# Putting transformer(s) outside?



## Vinny D (Jan 25, 2013)

On my last layout I had my transformers (2-Control Master 20) located inside my house and ran some 10ga THHN outside to connect to the tracks (through PVC pipe).
This time around my distance is going to be a bit further away so I am debating putting the transformers outside in some sort of enclosure.
I am just wondering what others have used in this situation?

I can have a custom enclosure made localy to what I think I may need 24" x 24" x 10" Nema 3R with louvers for air flow and a single hinged access door (about $450)
Just seeing if there is anything else out there I may be overlooking?


Thanks,
Vinny


----------



## Greg Elmassian (Jan 3, 2008)

Moisture buildup and bugs getting inside should be addressed. 

Greg


----------



## Treeman (Jan 6, 2008)

You may consider a PVC enclosure with the proper ventilation.


----------



## Vinny D (Jan 25, 2013)

I know when I have ordered custom PVC enclosures for customers they are much more money then steel, thats why I was considering steel. 
The moisture and bug issue has me a bit concerned (this is why I was asking questions so people can make me think of things I probably have forgotten about!) 
But with a screened vent and raintight enclosure I am thinking....thinking I may be ok. 
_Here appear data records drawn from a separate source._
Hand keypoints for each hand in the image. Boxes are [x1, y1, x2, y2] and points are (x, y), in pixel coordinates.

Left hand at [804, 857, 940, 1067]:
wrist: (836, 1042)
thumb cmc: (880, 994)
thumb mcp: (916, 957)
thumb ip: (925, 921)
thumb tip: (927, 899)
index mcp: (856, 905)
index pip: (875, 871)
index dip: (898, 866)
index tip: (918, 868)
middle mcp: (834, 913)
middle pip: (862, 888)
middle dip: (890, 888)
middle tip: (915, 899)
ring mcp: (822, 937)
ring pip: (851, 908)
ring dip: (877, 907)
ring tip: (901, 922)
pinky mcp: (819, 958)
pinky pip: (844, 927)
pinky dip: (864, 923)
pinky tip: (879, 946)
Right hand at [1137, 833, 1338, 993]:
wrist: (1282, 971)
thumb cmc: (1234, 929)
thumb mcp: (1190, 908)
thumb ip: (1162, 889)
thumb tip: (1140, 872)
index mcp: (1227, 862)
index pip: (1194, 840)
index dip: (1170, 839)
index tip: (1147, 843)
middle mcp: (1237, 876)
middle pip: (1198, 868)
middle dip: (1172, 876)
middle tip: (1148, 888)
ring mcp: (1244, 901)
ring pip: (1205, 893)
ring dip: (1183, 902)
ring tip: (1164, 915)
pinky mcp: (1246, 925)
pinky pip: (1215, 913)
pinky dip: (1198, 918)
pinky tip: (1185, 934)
What is everyone else doing with there transformers? Setting them up and taking them in after every use?


----------



## Dan Pierce (Jan 2, 2008)

I live in Massachusetts and I have a weather proof steel cabinet holding my power packs and Aristo train engineer receivers year round, these are never inside my home. 
Temperatures go from -20 F to 100F in my area and 100 percent humidity in the summer. 
Several receivers are in houses. 
I did have have 1 failure in 10 years, a mouse got in a building and chewed wires and did his duty on my receiver. 
I do keep my engines indoors as well as my DCC system. Too much $$ to chance replacement.


----------



## Naptowneng (Jun 14, 2010)

For 3+ years I have had a 39 dollar Suncast storage box outside which houses my Aristo 10 amp power supply, and MRC 6200 transformer and the TE trackside receiver. I made a plywood panel to mount the electrical components on with plugs for the wires so I could unplug and bring them in if necessary. I have only done that a time or two, now leave then out in the box full time. It does not leak, gets rain and snowed on, and so far has protected the units well. The box came from Walmart

http://www.walmart.com/ip/Suncast-S...x/10848574

I did get the cooling fan for the TE receiver and in the extreme summer heat here in MD do open the cover of the box when operating. 
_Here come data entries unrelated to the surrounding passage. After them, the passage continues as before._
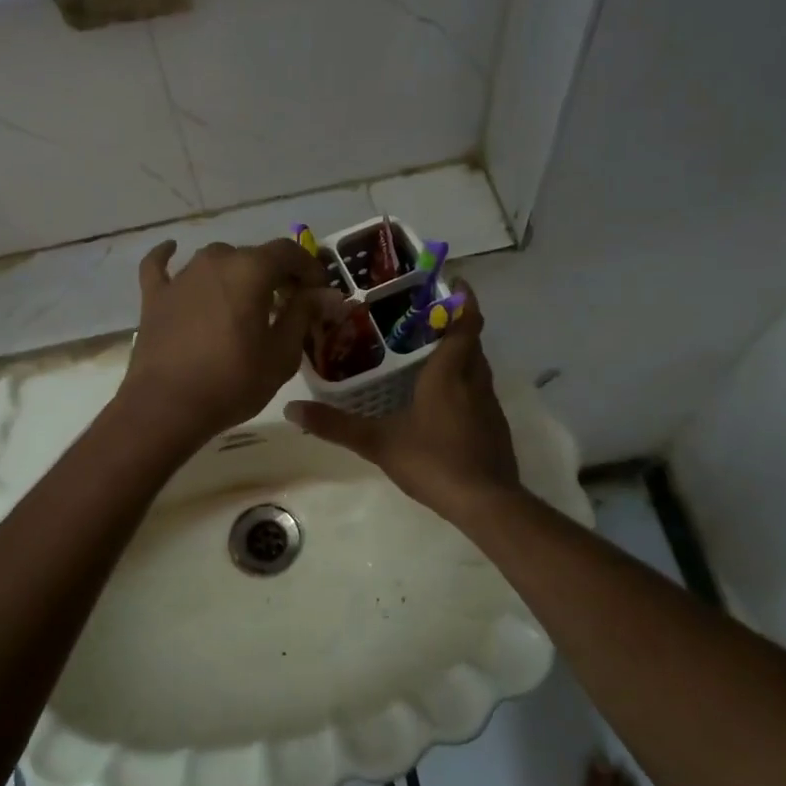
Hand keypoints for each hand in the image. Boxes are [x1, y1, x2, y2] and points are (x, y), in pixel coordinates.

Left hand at [117, 238, 334, 448]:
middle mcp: (215, 261)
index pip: (288, 252)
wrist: (167, 407)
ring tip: (245, 300)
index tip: (318, 291)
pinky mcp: (155, 296)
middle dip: (275, 274)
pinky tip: (171, 250)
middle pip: (253, 256)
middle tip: (288, 304)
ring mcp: (181, 277)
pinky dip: (168, 257)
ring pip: (216, 261)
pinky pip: (160, 266)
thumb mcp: (282, 354)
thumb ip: (304, 314)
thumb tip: (327, 294)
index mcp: (251, 270)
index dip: (309, 267)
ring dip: (235, 273)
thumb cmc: (233, 382)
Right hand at [285, 285, 519, 517]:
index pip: (465, 322)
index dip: (464, 299)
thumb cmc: (433, 461)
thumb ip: (336, 425)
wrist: (486, 504)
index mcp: (450, 372)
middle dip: (453, 325)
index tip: (453, 281)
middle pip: (471, 341)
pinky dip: (463, 384)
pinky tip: (439, 401)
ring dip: (459, 355)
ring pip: (476, 367)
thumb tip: (291, 410)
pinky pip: (478, 392)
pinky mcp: (494, 427)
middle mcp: (475, 380)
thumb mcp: (378, 442)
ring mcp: (489, 405)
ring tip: (426, 354)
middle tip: (421, 318)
I plug them into a GFCI weather proof outlet mounted on my garage 2 feet away. I run the TE antenna up a wall and have a 100 ft range of operation.

Regards

Jerry


----------



## Vinny D (Jan 25, 2013)

Posted By Naptowneng on 12 Mar 2013 06:06 AM 
For 3+ years I have had a 39 dollar Suncast storage box outside which houses my Aristo 10 amp power supply, and MRC 6200 transformer and the TE trackside receiver. I made a plywood panel to mount the electrical components on with plugs for the wires so I could unplug and bring them in if necessary. I have only done that a time or two, now leave then out in the box full time. It does not leak, gets rain and snowed on, and so far has protected the units well. The box came from Walmart

http://www.walmart.com/ip/Suncast-S...x/10848574

I did get the cooling fan for the TE receiver and in the extreme summer heat here in MD do open the cover of the box when operating. 
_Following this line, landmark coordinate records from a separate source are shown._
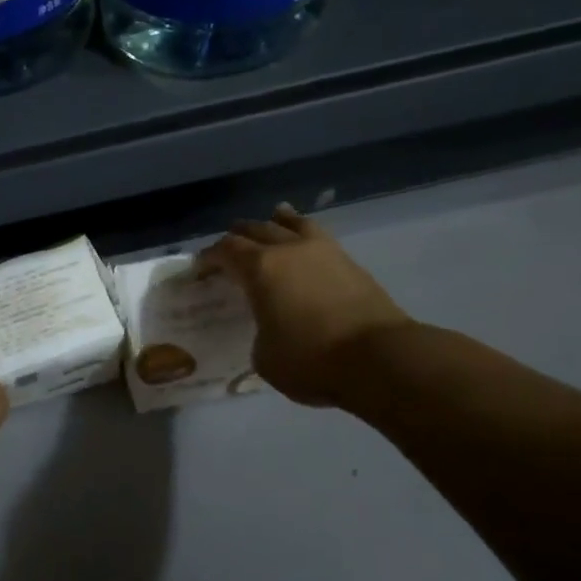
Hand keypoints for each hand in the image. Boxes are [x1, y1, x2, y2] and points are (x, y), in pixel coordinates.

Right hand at [198, 204, 411, 408]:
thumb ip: (259, 333)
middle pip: (255, 229)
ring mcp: (322, 251)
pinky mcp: (350, 262)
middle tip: (228, 249)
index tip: (200, 268)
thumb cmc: (312, 360)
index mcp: (259, 268)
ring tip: (270, 220)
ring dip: (275, 222)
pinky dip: (303, 232)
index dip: (208, 257)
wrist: (380, 358)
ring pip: (291, 223)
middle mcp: (287, 250)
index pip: (225, 250)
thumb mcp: (265, 357)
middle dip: (237, 237)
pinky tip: (303, 239)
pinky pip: (317, 236)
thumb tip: (270, 327)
I plug them into a GFCI weather proof outlet mounted on my garage 2 feet away. I run the TE antenna up a wall and have a 100 ft range of operation.

Regards

Jerry



Thats actually pretty nice and would probably work well for my needs, and....it would free up money for me to purchase the Bridgewerks M200R that my dealer has had layng around his shop.
Will have to do some measuring when I get home!


----------



## Daniel Peck (Mar 31, 2009)

I built a box that looks like the ones used under a work truck for 7 years now and no problems. You could get a metal body mounted box from tractor supply and use it. 1/4 drain holes in the 4 conners for venting and bees will not get thur those holes. and a night light to help with keeping humidity out.


----------